[REQUIRED ACTION 1]
Please answer from the passage on how horses learn: in what year did B.F. Skinner first develop operant conditioning?

[SOURCE DOCUMENT]
When it comes to how horses learn, several behavior-based theories or methods can be applied. One of these is classical conditioning, a concept developed by Ivan Pavlov in the 19th century. Classical conditioning follows an if-then pattern: if a new stimulus occurs, then a new behavior follows. With repeated exposure, the response becomes more frequent or automatic as the animal learns to expect the outcome. This type of learning involves involuntary or reflexive behaviors. For example, if your horses get excited every time they hear the feed room door open, they have developed a classically conditioned response.

Operant conditioning is a teaching and learning theory first developed by B.F. Skinner in 1937. This theory states that a stimulus and behavior occur together and that the behavior can be conditioned to become more or less likely over time. If a behavior is not reinforced, it may weaken until it eventually disappears—a process known as extinction.

In operant conditioning, behaviors are shaped through positive or negative reinforcement and punishment, which either encourage or discourage certain actions. Punishment is anything that makes a behavior less likely to occur, and reinforcement is anything that makes a behavior more likely to occur. Positive means the learner is given something, and negative means the learner has something taken away. This framework forms four options: positive punishment, negative punishment, positive reinforcement, and negative reinforcement.

[INPUT]
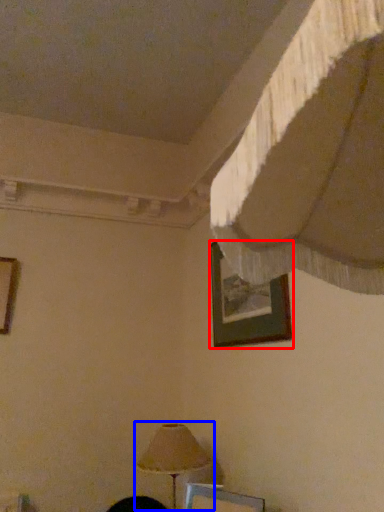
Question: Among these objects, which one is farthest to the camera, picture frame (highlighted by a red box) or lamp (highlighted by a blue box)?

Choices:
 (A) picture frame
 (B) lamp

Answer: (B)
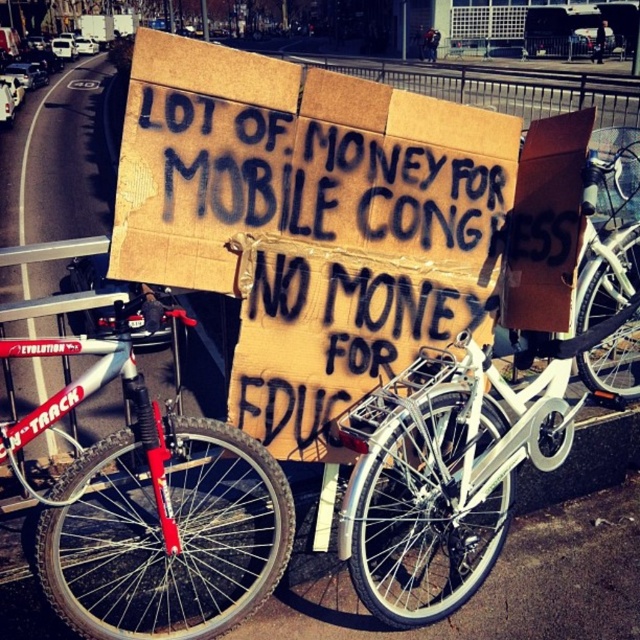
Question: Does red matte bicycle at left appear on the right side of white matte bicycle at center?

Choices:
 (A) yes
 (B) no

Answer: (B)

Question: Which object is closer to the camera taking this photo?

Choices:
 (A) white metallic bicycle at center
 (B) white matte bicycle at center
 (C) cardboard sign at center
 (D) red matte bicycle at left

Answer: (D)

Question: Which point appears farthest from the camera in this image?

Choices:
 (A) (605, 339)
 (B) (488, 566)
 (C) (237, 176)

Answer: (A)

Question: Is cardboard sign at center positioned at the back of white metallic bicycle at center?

[REQUIRED ACTION 2]
Copy the stretch of the rows from the line containing "Question: Does red" through the line containing "(D) red matte bicycle at left", both of those lines included.

[EXERCISE ANSWER 1]
1937

[EXERCISE ANSWER 2]
Question: Does red matte bicycle at left appear on the right side of white matte bicycle at center?

Choices:
 (A) yes
 (B) no

Answer: (B)

Question: Which object is closer to the camera taking this photo?

Choices:
 (A) white metallic bicycle at center
 (B) white matte bicycle at center
 (C) cardboard sign at center
 (D) red matte bicycle at left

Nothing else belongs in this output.